Wie ein Befreiungsschlag
Nach ein paar Monaten erhielt er die Kündigung seines Arbeitgebers – die Karriere in dieser Firma war damit vorbei. «Komischerweise war das wie ein Befreiungsschlag. Die Fesseln hatten sich gelöst.»

In dieser Zeit kam ihm der Berufstest wieder in die Hand, der ihm eine Ausbildung zum Instrumentenbauer empfohlen hatte. «Ich brach in Tränen aus und sah eine Möglichkeit, mich völlig neu zu orientieren und einen Weg aus dem Tief zu finden.» Die Invalidenversicherung, von der er und sein Sohn mittlerweile lebten, unterstützte diesen Plan. So begann er eine Lehrstelle zu suchen – und wurde in Rheinfelden fündig. Mit 40 Jahren konnte er die Ausbildung beginnen – als Lehrling. «In der Schule bin ich der einzige ältere Mann. Ich könnte vom Alter her der Vater meiner Mitschüler sein», erzählt er mit einem Schmunzeln. Im Gespräch ist unübersehbar – Rico Mohni hat die Lebensfreude wieder gefunden. Er erzählt mit Begeisterung, lacht viel und seine Augen strahlen. Der Beruf, den er jetzt lernt, gefällt ihm. «Es macht mir grosse Freude. Beim Orgelbauer kommt so vieles zusammen: Die Arbeit mit dem Holz, die Planung, die Akustik, das Künstlerische.» Er kann auch immer wieder auf sein Wissen zurückgreifen, das er in seinen bisherigen Studien erlangt hat.

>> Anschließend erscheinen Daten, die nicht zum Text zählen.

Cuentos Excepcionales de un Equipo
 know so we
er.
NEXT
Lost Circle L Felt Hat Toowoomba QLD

«Der Tod hat mich wachgerüttelt»
«Der Tod meiner Frau hat mich wachgerüttelt und mir gezeigt, wie wertvoll das Leben ist», sagt Mohni, der mittlerweile eine neue Partnerin gefunden hat. Es wäre zwar einfacher und lukrativer gewesen, wieder in seinen alten Beruf als Bauingenieur zurückzukehren – Angebote gab es einige. «Ich wäre aber wohl versauert und irgendwann unzufrieden geworden.»

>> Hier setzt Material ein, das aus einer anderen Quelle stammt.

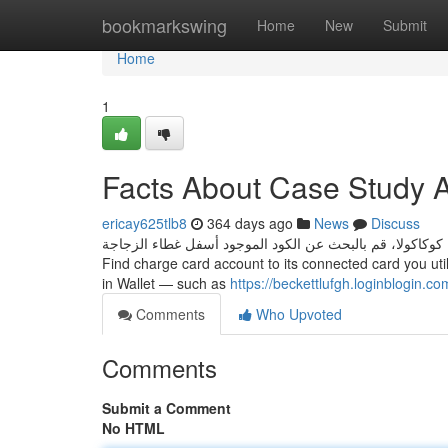
Home
bookmarkswing
Home
New
Submit
Home
1
Facts About Case Study 
ericay625tlb8
364 days ago
News
Discuss
عندما تشتري زجاجة من كوكاكولا، قم بالبحث عن الكود الموجود أسفل غطاء الزجاجة. Can I Look at my c
Find charge card account to its connected card you uti
in Wallet — such as
https://beckettlufgh.loginblogin.c
Comments
Who Upvoted
Comments
Submit a Comment
No HTML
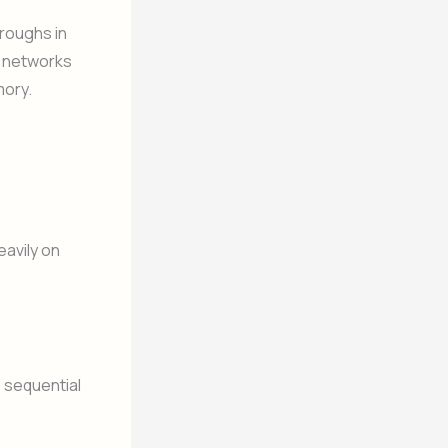
roughs in
al networks
mory.
eavily on
s sequential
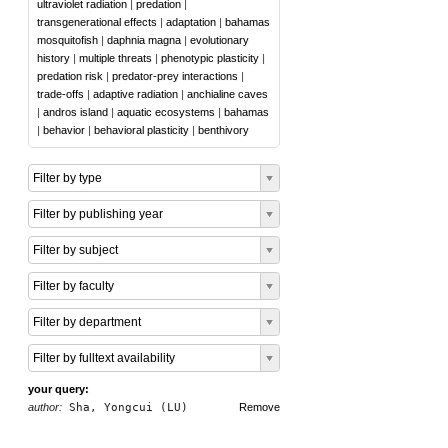
ultraviolet radiation
|
predation
|
transgenerational effects
|
adaptation
|
bahamas
mosquitofish
|
daphnia magna
|
evolutionary
history
|
multiple threats
|
phenotypic plasticity
|
predation risk
|
predator-prey interactions
|
trade-offs
|
adaptive radiation
|
anchialine caves
|
andros island
|
aquatic ecosystems
|
bahamas
|
behavior
|
behavioral plasticity
|
benthivory
Filter by type
Filter by publishing year
Filter by subject
Filter by faculty
Filter by department
Filter by fulltext availability
your query:
author:
Sha, Yongcui (LU)
Remove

Und so ist er als 43-jähriger Lehrling zwar ein Exot, der aber den Schritt in die neue Richtung nie bereut hat. Er ist seiner inneren Stimme gefolgt. Am 31. Juli 2020 endet seine Lehrzeit. «Ich freue mich darauf, die Ausbildung erfolgreich abzuschliessen.» Ab dann möchte er sein Glück als Orgelbauer finden.